The Canadian government is restoring an allowance worth thousands of dollars a year paid to some northern federal workers who own their own home.
Previously, a committee of the National Joint Council – featuring both government and union representatives – had announced changes that appeared to wipe out an annual housing subsidy of up to $8,500 for federal staff in Yellowknife who are homeowners.
Instead, the subsidy would be payable only to staff who rent accommodation or live in government housing, the council said earlier in the summer. Even then, the subsidy would be reduced by several thousand dollars a year in some locations.
While those reductions remain in place, the National Joint Council has now issued a “clarification” asserting that the northern housing subsidy “is payable to employees renting or owning private accommodation,” rather than simply those renting.
A communiqué issued by the council on Wednesday appeared to suggest that the council hadn’t even known, when drawing up the initial changes this summer, how individual federal departments were awarding the housing subsidy.
Only after the changes were published and concerns raised by staff was “additional information sought from departments,” the council wrote, at which point it discovered the subsidy was being applied to “all employees working in qualifying locations,” not just those renting privately or in government accommodation.
The revised subsidy announced on Wednesday means Yellowknife federal staff who own their own home won’t now lose a subsidy that was worth $8,500 over the past year – but the sum they get will still decrease.

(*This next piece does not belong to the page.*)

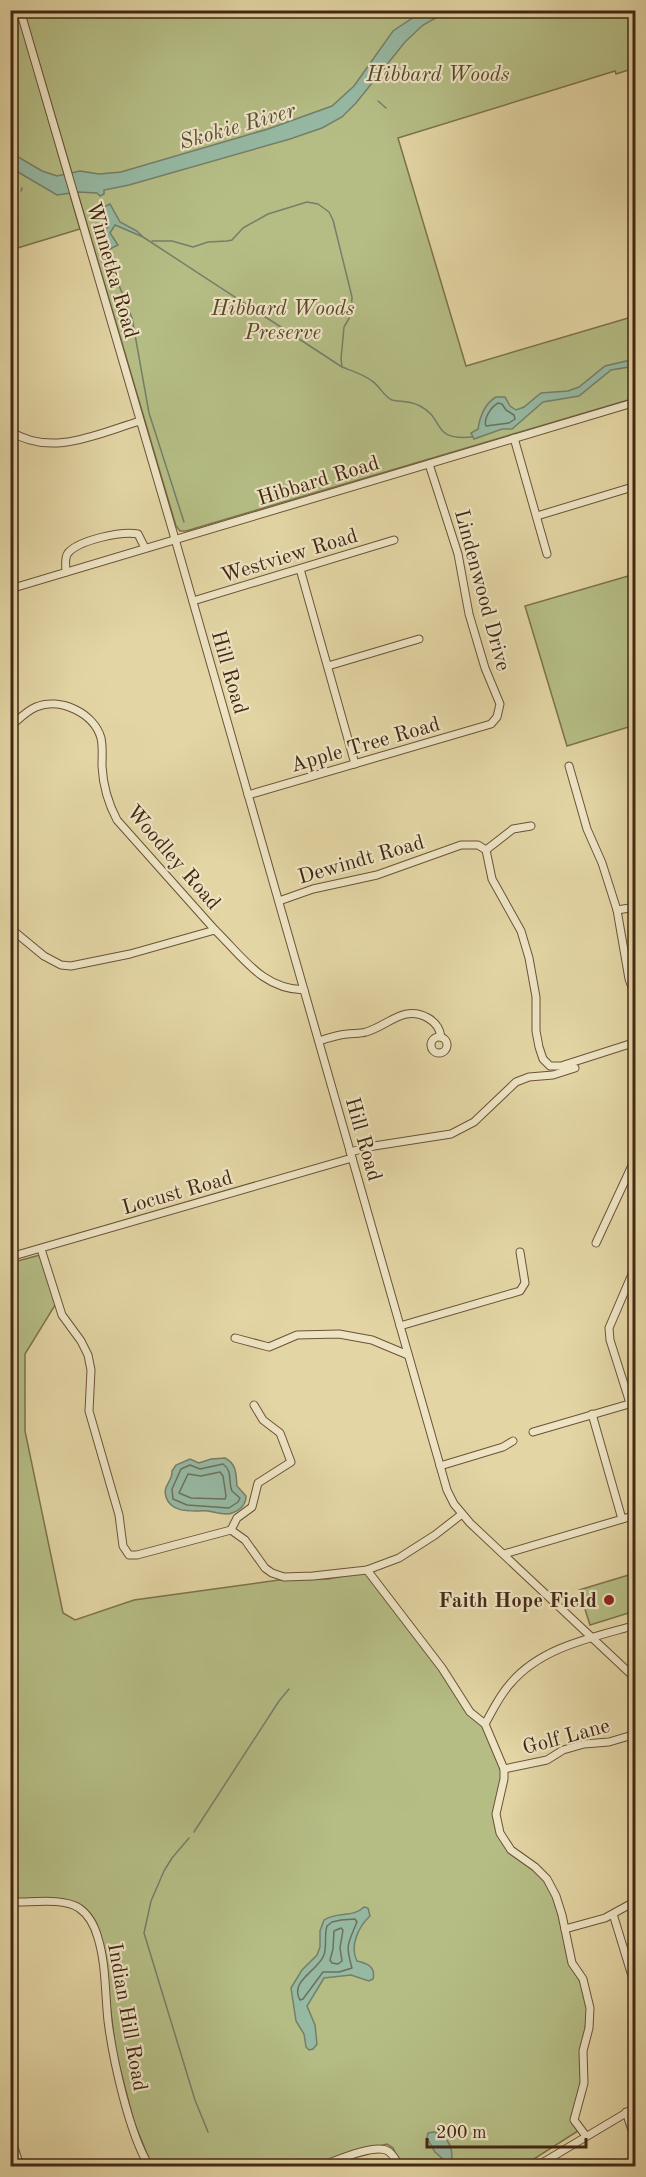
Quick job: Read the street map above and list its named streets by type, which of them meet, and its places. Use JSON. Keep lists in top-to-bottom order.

Under the remaining changes announced in the summer, the subsidy – known as the Shelter Cost Differential – is dropping from $8,502 to $6,526 for those renting privately (or, thanks to the latest change, those who own a home).
For those in government housing, the subsidy is dropping from $9,128 to $6,526 if you have dependants or from $5,477 to $3,915 if you don’t. Amounts vary for staff on hourly pay scales.
Amounts payable are also being reduced in Inuvik, in some circumstances again by thousands of dollars a year, and removed entirely in Norman Wells, where the amount paid was already much lower than in Inuvik or Yellowknife.